Nicholas Zhang

BioE Ph.D. Proposal Presentation

3 PM on Wed, April 30, 2025

Location: Krone Engineered Biosystems Building, 3029

https://gatech.zoom.us/j/2361182737?pwd=a2N4aFVRZzlHcXUwazBDdGROMUhoUT09

Advisor: Ahmet F. Coskun, Ph.D. (BME, Georgia Institute of Technology)

Committee:

Peng Qiu, Ph.D. (BME, Georgia Institute of Technology)

Saurabh Sinha (BME, Georgia Institute of Technology)

Rabindra Tirouvanziam, Ph.D. (BME, Emory University)

Marcus Cicerone, Ph.D. (Chem, Georgia Institute of Technology) 

Timeseries Spatial Omics Of Immune Cell Signaling In Inflammation
  

Cystic fibrosis (CF) affects 100,000 people worldwide.

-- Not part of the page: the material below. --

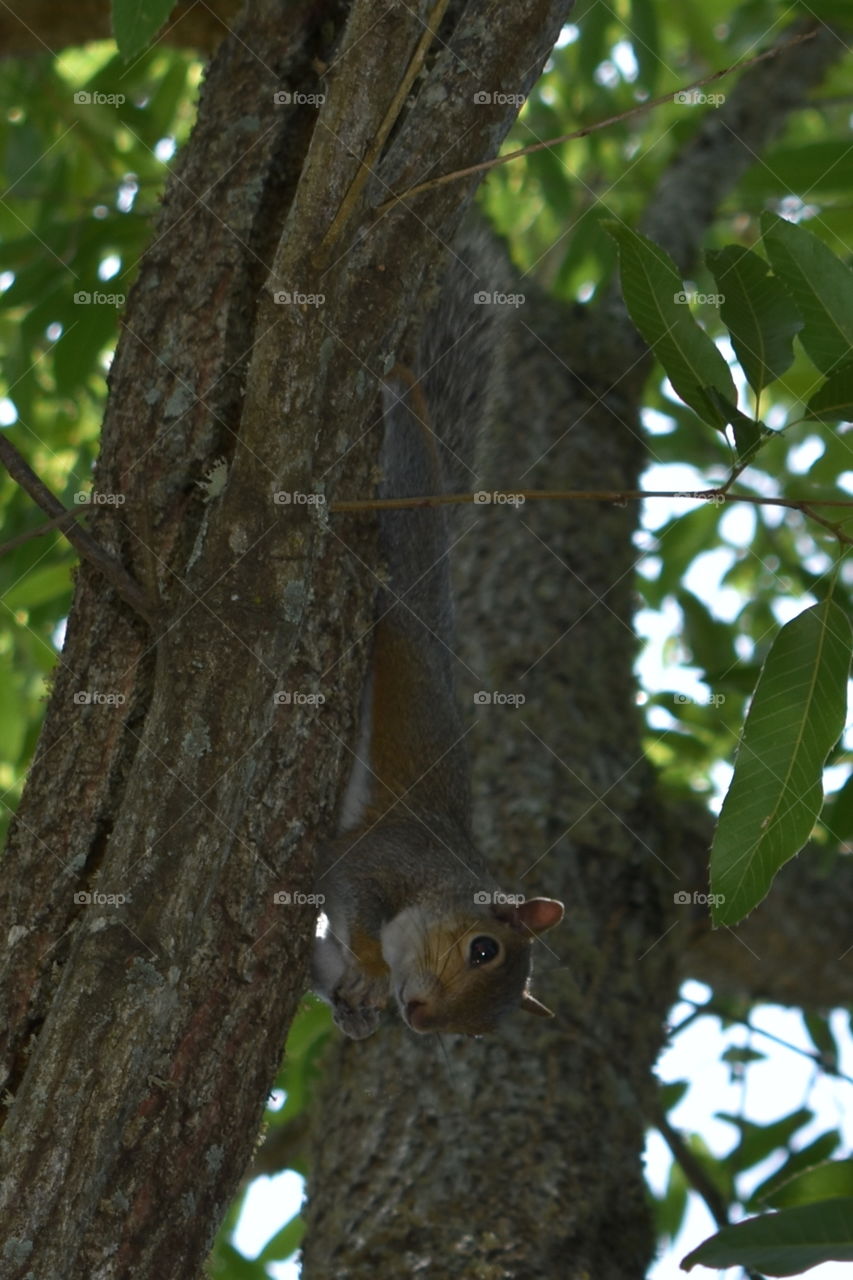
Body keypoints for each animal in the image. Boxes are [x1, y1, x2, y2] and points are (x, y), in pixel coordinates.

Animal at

Although FDA-approved therapies have remarkably succeeded, chronic inflammation and bacterial infections persist, causing tissue damage and worsening quality of life, despite a large immune cell presence. We investigate the spatiotemporal dynamics of these immune cells, specifically the Nuclear Factor kappa B (NFκB) pathway, during inflammation. We combine emerging spatial omics techniques with a time-series fixation method involving static stimulation and programmable formaldehyde perfusion to map pseudo-Signaling with Omics signatures (pSigOmics) of single-cell data from 100K+ cells. Examining NFκB in mouse fibroblasts, we discovered a novel asynchronous pseudotime regulation (APR) between p65 RNA and protein in the quintessential NFκB p65 protein using single-molecule spatial imaging. The observed p65 translational APR is evident in both statically sampled timepoints and dynamic response gradients from perfused fixation. This translational regulation is vital in CF, where resident macrophages and transmigrating neutrophils persist in high-inflammation lung areas despite successful treatment. The spatiotemporal activity of immune cells – fibroblasts, macrophages, neutrophils – poses significant clinical challenges because they fail to clear infection and engender tissue damage with prolonged activation. Examining the immune landscape spatiotemporal patterns is critical to identifying opportune windows for treatment and investigating why bactericidal capabilities are malfunctioning.